The results in the two tables show that the sensor can be used successfully to accurately characterize the dielectric parameters (dielectric constant and loss tangent) for both low-losses and lossy dielectrics, as well as for high dielectric constants dielectrics and small dielectric constants dielectrics.
5. Conclusions
In this paper, we present a modified SRRs planar sensor for noninvasive, accurate complex permittivity measurements of solid dielectrics. Starting from the classical SRR, a modified structure, using vertical strips added at a close distance of 0.2 mm to the SRR is investigated both from the enhanced selectivity perspective and from the overall dimensions. The result is a sensor made of two modified SRRs with lateral vertical strips, exhibiting high sensitivity for two resonant frequencies, at 1.24 GHz and 2.08 GHz.
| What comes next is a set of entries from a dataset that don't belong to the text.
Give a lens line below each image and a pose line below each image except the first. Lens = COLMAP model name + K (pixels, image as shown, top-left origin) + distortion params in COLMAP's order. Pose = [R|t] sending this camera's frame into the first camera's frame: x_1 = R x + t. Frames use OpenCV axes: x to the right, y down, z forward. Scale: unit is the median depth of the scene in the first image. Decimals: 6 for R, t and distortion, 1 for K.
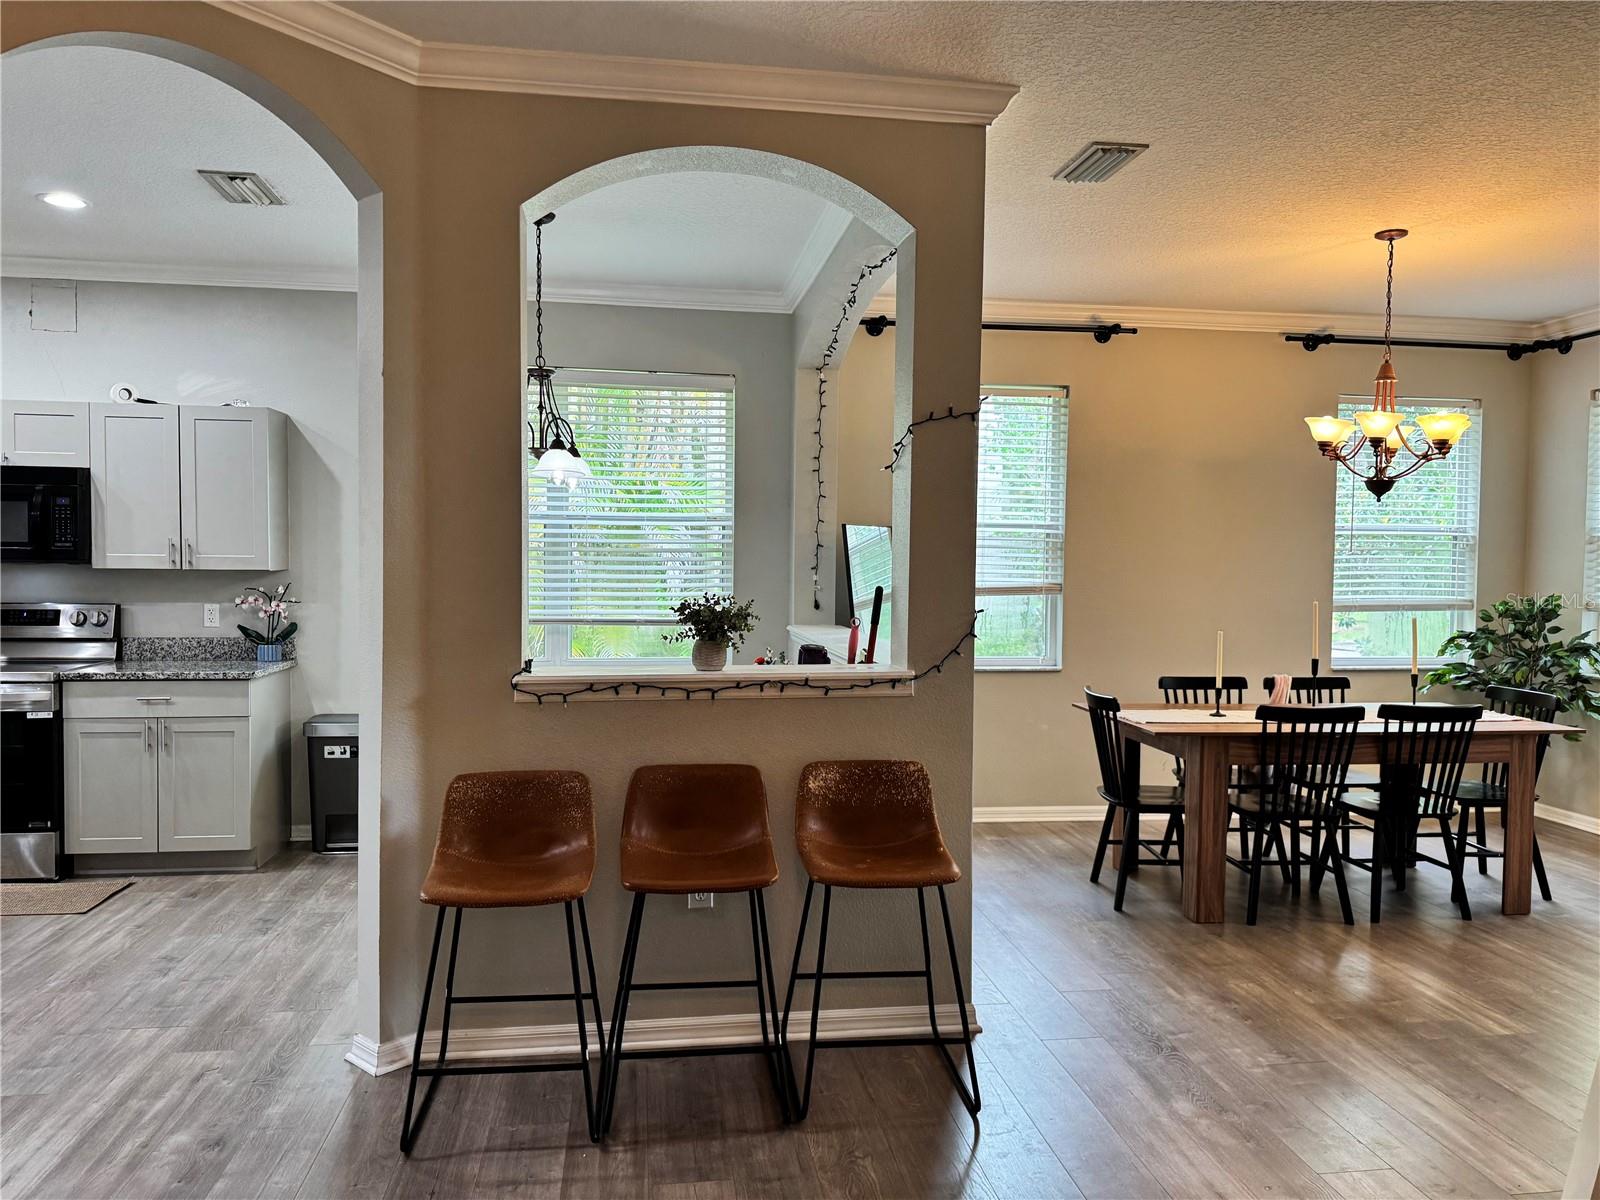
lens RADIAL K [[1131.3, 0, 794.7], [0, 1131.3, 596.5], [0, 0, 1]] dist [0.006181, -0.002600]
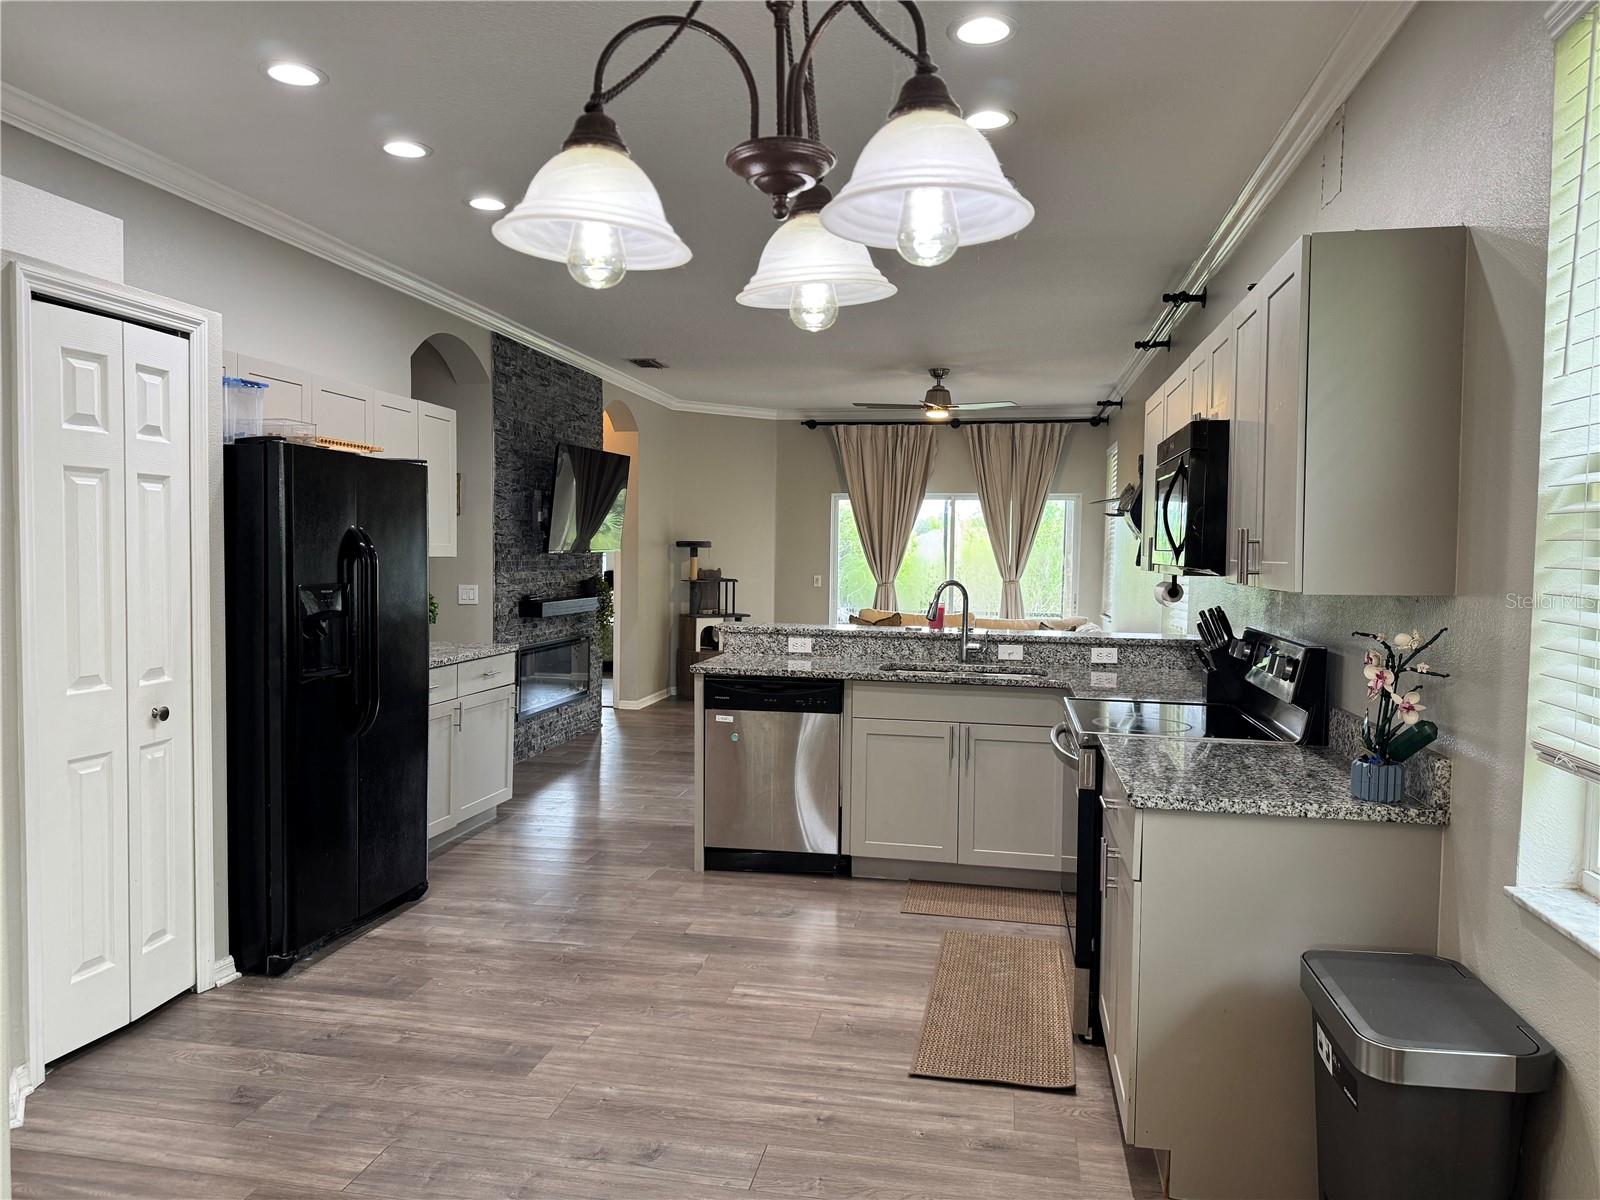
lens RADIAL K [[1117.4, 0, 800.0], [0, 1117.4, 600.0], [0, 0, 1]] dist [0.124425, -0.160601]
pose [[-0.319626, 0.026203, -0.947181, 0.035401], [-0.053157, 0.997548, 0.045534, -0.030919], [0.946052, 0.064903, -0.317449, 0.969063]]
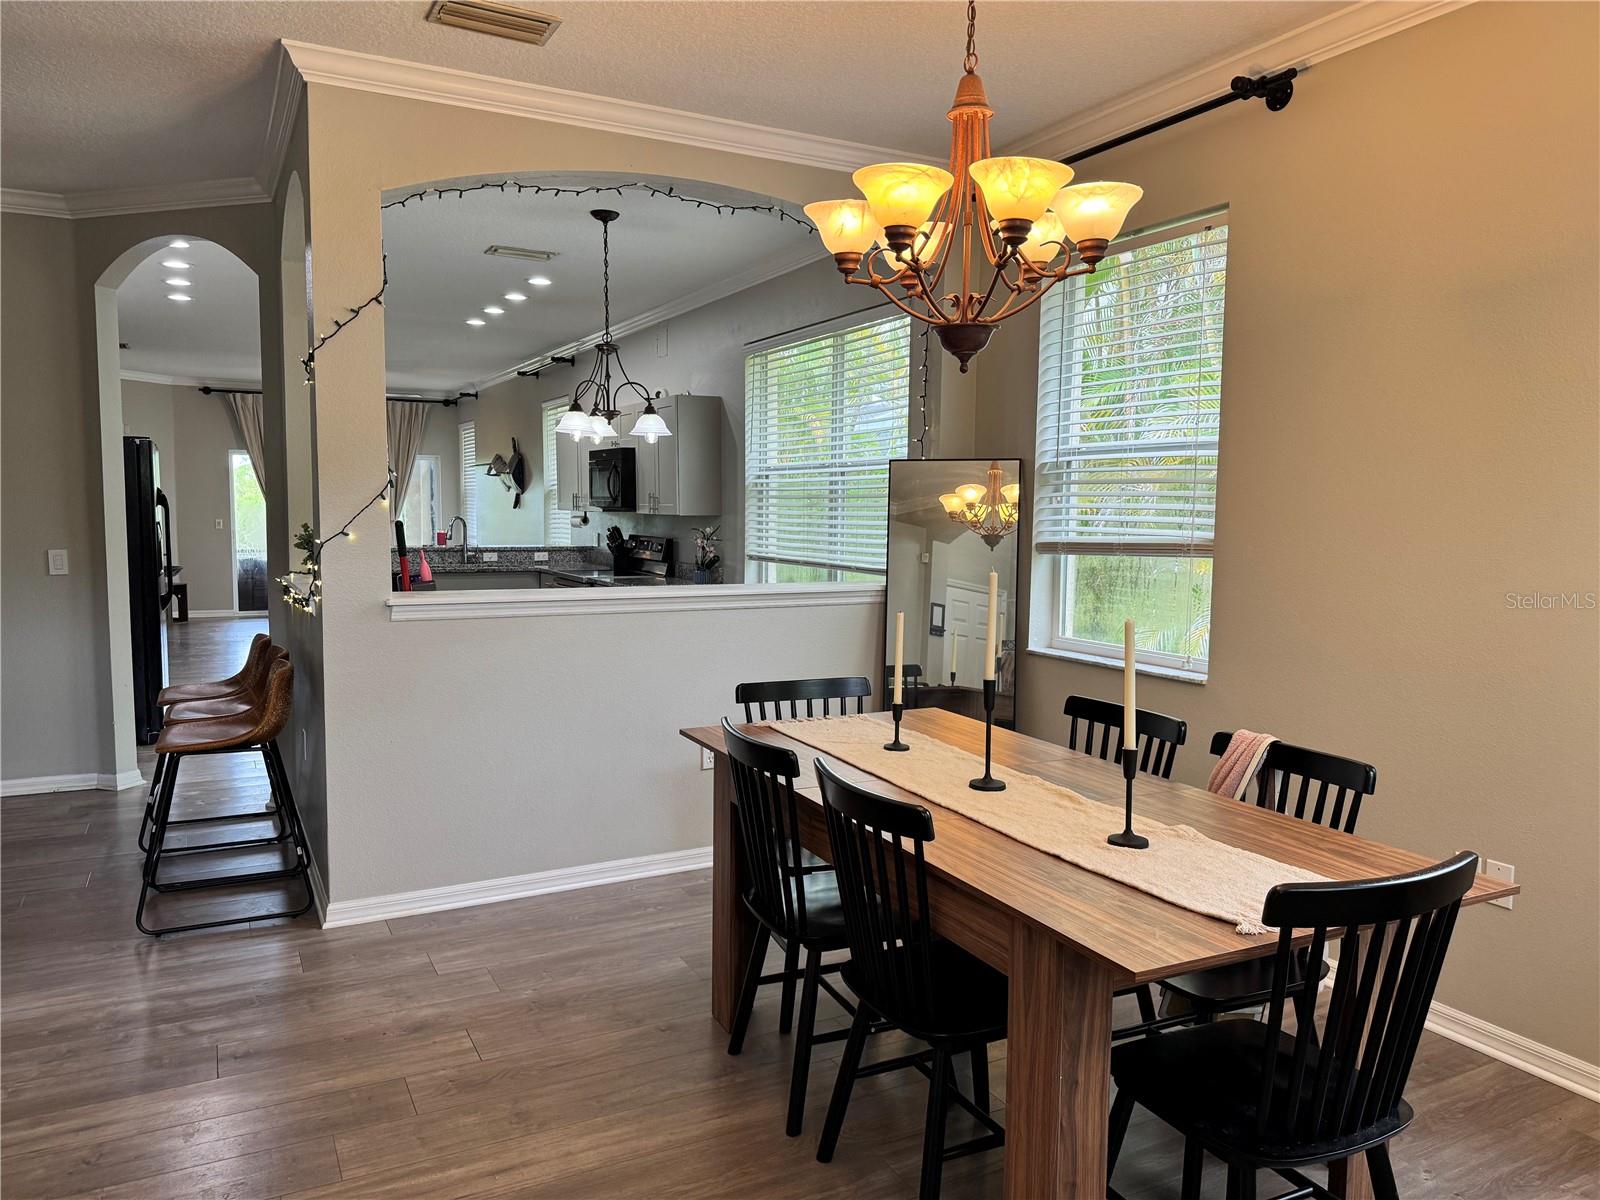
lens RADIAL K [[1117.4, 0, 800.0], [0, 1117.4, 600.0], [0, 0, 1]] dist [0.124425, -0.160601]
pose [[0.333495, 0.071565, -0.940032, 0.870890], [-0.038126, 0.997323, 0.062400, -0.010970], [0.941981, 0.015029, 0.335331, 0.697120]]
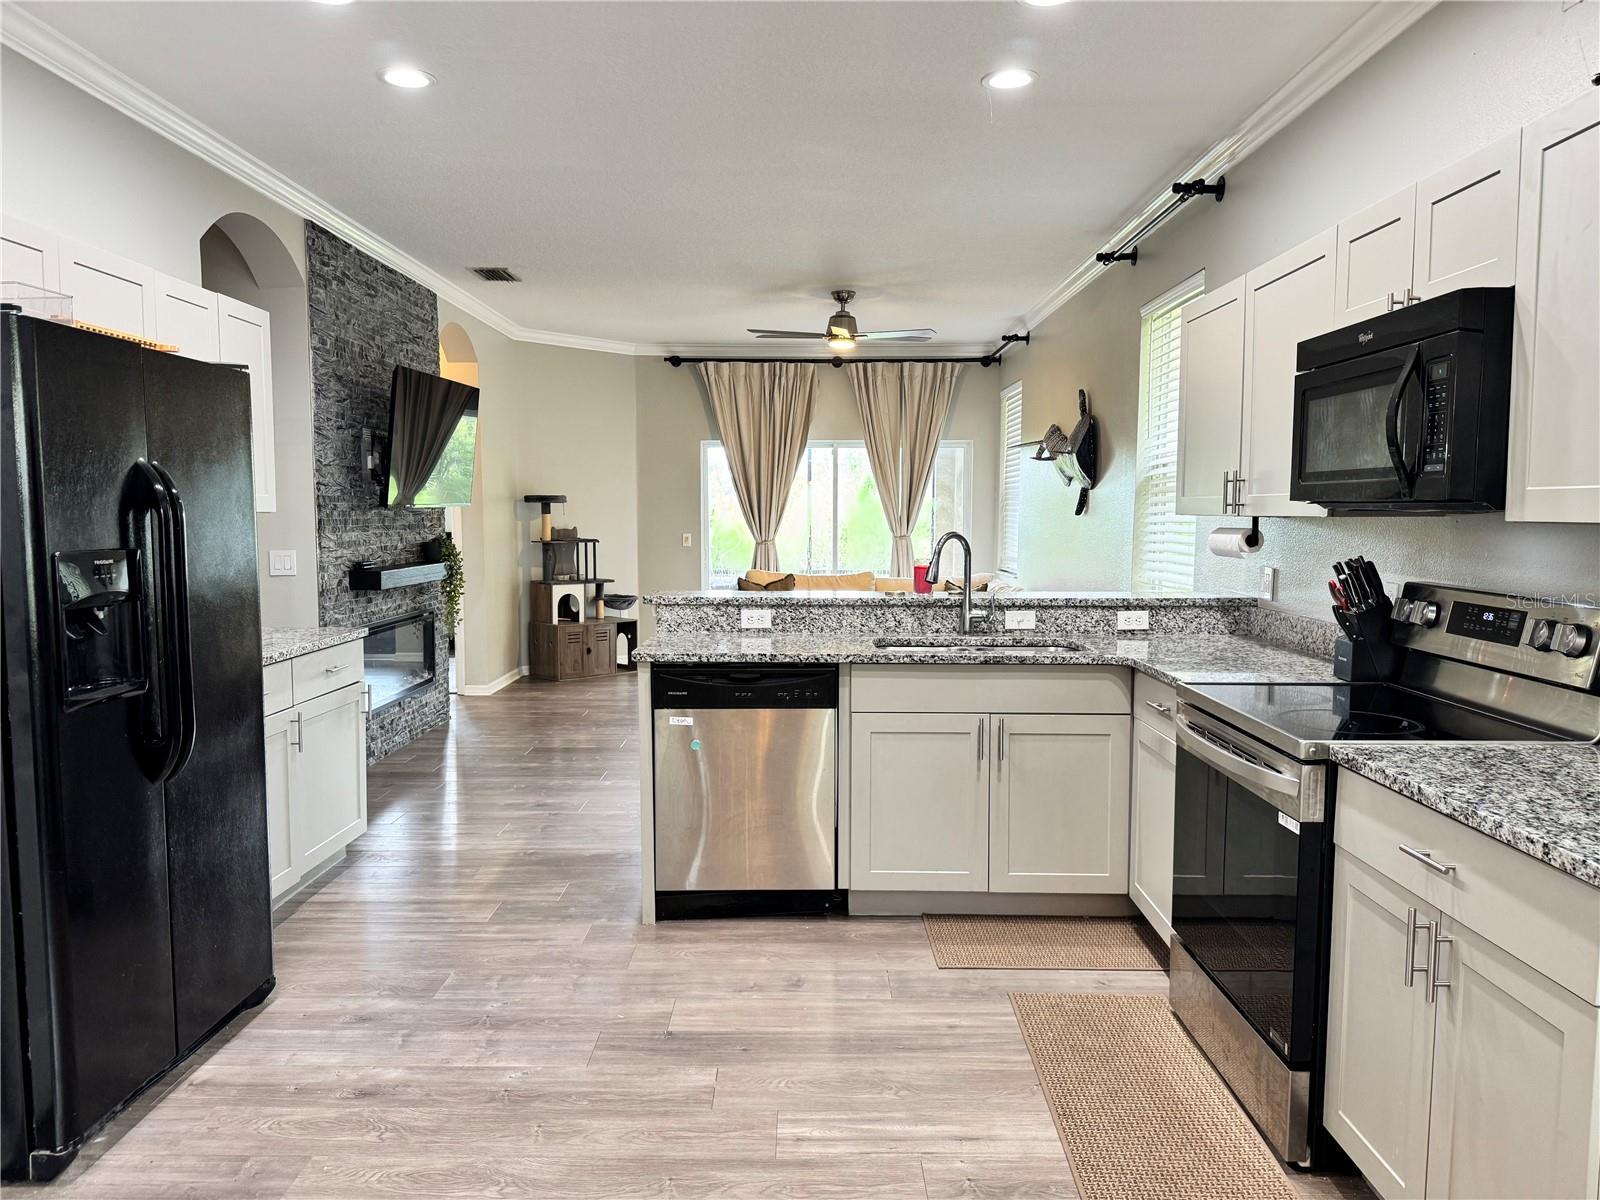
lens RADIAL K [[1117.4, 0, 800.0], [0, 1117.4, 600.0], [0, 0, 1]] dist [0.124425, -0.160601]
pose [[-0.149417, 0.066510, -0.986535, -0.147339], [-0.038973, 0.996564, 0.073088, -0.016266], [0.988006, 0.049369, -0.146312, 0.793014]]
A simplified equivalent circuit model is used to explain the microwave sensor’s design, and a very good agreement between the circuit model and the full electromagnetic simulation results is achieved. After a careful investigation, the two VS-SRRs sensor is selected to be further investigated. For each resonant frequency, we consider the data obtained after full wave electromagnetic simulation and using a curve fitting tool, we determine analytical expressions for both the real and imaginary parts of the permittivity. These are expressed as a function of the resonant frequencies, the MUT’s thickness, and the quality factor of the loaded sensor.
The sensor is implemented on an affordable, commercial substrate, FR-4 substrate, with a thickness of 1.6 mm, with reduced dimensions and being able to measure the real and imaginary parts of the permittivity for different solid dielectric samples, with errors less than 4.5% for both resonant frequencies in all analyzed cases. In our work, we have considered a large range of samples, with different thicknesses, different loss tangents, and dielectric constants to better investigate the sensor’s capabilities in real-life scenarios. The diversity of the samples helped us to observe the limitations of the numerical model developed in
Section 3 and find solutions to overcome them, such as successfully using the second resonant frequency.
Also, we have measured the quality factor both for the unloaded and loaded sensor using the resonant frequency and the relative 3dB bandwidth of the resonator’s frequency response. This approach added more practical consistency to our investigation. Still, some improvements can be done with respect to further miniaturization and the possibility to use this sensor for liquid dielectric characterization.
In future, we will investigate if this sensor can be used to measure the permeability for magnetic samples and if a lower losses substrate will improve the results. Last, but not least, the modified structure will be investigated if it is suitable for other resonant applications, which require the usage of similar configurations.